Some of quotes that I felt deeply included “Keep in mind that the most important quality in a person is goodness” and “Don’t make the mistake of dismissing decency as dullness” (p. 139) Especially that last one, oh the amount of women I have known who craved the “bad boy” for romance and mistreated the decent man as dull. It always angered me.
“It might take you decades to speak up about things that matter to you, but, being able to speak your truth is a vital part of being human, of walking with certainty and openness on the earth, and refusing to be afraid. Once you have found your voice, you must resist every person who will tell you to bury or bottle it.” (p. 151). This quote stung me. I felt much more outspoken prior to my PhD and somehow, I find that 2 years later, I still haven’t got my voice back. I have stopped trying to get it back too. I hope with time it will come back.
Picture Books
Stacey’s Remearkable books by Stacey Abrams
When Molly Ate the Stars Joyce Hesselberth
The Octopus Escapes by Maile Meloy
Blankie by Ben Clanton
Julián is a Mermaid by Jessica Love
I love you like by Lisa Swerling
Moonlight by Stephen Savage
The Perfect Tree by Corinne Demas
If You Were A City by Kyo Maclear
It Had To Be You by Loryn Brantz
Prince & Knight by Daniel Haack
Best of the Picture book Best:
When Molly Ate The Stars by Joyce Hesselberth was slow, bright, starry, delightful and light. It had an ethereal sense to it that just made me happy.
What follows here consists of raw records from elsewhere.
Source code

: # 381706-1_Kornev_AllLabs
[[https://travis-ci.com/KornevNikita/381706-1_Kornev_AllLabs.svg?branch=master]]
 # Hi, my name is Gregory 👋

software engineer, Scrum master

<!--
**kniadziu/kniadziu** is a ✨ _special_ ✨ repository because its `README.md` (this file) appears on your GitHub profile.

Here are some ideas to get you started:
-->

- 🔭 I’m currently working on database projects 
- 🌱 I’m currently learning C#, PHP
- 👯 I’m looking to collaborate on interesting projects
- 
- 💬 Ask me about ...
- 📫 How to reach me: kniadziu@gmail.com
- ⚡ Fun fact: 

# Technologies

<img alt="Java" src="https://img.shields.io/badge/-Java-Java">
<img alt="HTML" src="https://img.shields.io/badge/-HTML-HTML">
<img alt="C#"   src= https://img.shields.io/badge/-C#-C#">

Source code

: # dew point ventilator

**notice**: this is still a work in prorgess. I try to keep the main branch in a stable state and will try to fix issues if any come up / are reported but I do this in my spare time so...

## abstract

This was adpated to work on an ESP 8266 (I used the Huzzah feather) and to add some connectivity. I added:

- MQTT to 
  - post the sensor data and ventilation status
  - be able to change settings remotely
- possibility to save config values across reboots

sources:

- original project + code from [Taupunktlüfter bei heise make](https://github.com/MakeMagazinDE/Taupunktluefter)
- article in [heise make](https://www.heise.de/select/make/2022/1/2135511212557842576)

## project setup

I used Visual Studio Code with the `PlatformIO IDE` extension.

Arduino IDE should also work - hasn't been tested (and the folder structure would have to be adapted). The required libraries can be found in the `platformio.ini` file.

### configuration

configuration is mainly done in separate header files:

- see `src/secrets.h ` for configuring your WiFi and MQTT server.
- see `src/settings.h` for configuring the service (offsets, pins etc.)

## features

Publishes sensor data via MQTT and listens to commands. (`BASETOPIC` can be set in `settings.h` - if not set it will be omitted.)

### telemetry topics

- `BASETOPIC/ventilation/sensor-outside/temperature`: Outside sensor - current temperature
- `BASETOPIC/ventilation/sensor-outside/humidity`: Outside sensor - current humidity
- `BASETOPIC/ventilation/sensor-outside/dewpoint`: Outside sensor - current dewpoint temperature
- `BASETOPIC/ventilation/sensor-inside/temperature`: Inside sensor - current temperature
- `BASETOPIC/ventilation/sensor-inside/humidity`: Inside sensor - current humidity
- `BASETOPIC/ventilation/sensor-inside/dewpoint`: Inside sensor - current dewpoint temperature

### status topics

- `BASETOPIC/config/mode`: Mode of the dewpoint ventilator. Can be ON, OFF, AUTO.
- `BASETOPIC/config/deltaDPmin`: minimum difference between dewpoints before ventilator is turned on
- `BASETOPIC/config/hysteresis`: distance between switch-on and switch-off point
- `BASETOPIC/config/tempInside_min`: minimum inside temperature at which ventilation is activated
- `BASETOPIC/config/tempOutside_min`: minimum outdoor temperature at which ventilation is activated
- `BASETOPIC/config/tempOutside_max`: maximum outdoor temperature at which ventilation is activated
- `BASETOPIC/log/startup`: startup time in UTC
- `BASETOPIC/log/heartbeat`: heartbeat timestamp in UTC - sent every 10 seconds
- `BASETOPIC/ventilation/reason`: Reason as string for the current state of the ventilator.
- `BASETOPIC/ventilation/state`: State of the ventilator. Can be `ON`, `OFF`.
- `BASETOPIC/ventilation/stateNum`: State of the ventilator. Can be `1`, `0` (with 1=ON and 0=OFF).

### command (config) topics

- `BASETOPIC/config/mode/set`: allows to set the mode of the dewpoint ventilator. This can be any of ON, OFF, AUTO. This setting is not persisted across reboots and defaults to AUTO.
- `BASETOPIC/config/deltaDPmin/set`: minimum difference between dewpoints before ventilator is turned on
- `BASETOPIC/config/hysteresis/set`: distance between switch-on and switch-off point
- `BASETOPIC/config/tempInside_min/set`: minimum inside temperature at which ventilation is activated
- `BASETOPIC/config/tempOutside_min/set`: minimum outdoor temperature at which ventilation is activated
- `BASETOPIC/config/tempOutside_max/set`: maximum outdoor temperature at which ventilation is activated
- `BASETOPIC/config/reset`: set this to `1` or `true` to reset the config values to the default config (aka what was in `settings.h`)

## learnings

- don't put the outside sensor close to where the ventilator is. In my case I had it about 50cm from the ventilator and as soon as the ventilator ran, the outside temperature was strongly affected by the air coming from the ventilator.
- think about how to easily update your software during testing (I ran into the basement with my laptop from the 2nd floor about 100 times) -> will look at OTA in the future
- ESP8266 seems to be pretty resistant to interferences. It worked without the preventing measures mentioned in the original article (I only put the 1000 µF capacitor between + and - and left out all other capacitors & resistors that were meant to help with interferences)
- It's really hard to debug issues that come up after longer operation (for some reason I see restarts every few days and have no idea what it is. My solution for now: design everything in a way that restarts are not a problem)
Blankie by Ben Clanton is a board book with rhythms and humour. It would just be delightful fun to read to a toddler.
Weirdest Book
Upright Women Wanted by Sarah Gailey
Bat-shit-crazy
gunslinging
anti-fascist
lesbian librarians
in a futuristic dystopian American West.
Like, I really don’t think I need to describe it any further.
This is a must read.
Just for the cray-cray.
The Best What-the-fuck-did-I-just-read book of the year
And just because I feel I need to make a comment…I did read a Lynne Graham novel this year and yes it made me happy and made me laugh.But I have comments!
Promoted to the Greek’s Wife: An Uplifting International Romance by Lynne Graham
Let’s start with the novel. It was the usual angsty Graham novel which engages in love, romance, rich entitled men and poor waifish women who get the hots with each other while they jetset around the world while navigating the difficulties of unconventional families. Heroine Cleo, billionaire hero Ari, work romance (though they call it before it gets unethical – Lynne’s gone woke!). Lots of tension. Lots of foster kids, lots of social issues and lots of love. This book was fun and I really enjoyed it.
However, there is a particularly large elephant in the room. That large elephant is the subtitle.
An uplifting International Romance.
AN UPLIFTING INTERNATIONAL ROMANCE!
AN UPLIFTING INTERNATIONAL ROMANCE?????
SERIOUSLY!?
I had to check my book cover. Had I accidently picked up an Inspirational romance? Has Lynne Graham stopped writing Sexy’s?
What is happening?
This is not my Mills & Boon and I really don’t like it.
Inspirational kiss my big fat Greek-Australian arse!
This book was many things but it was not uplifting and it certainly wasn’t inspirational. But it definitely was fun.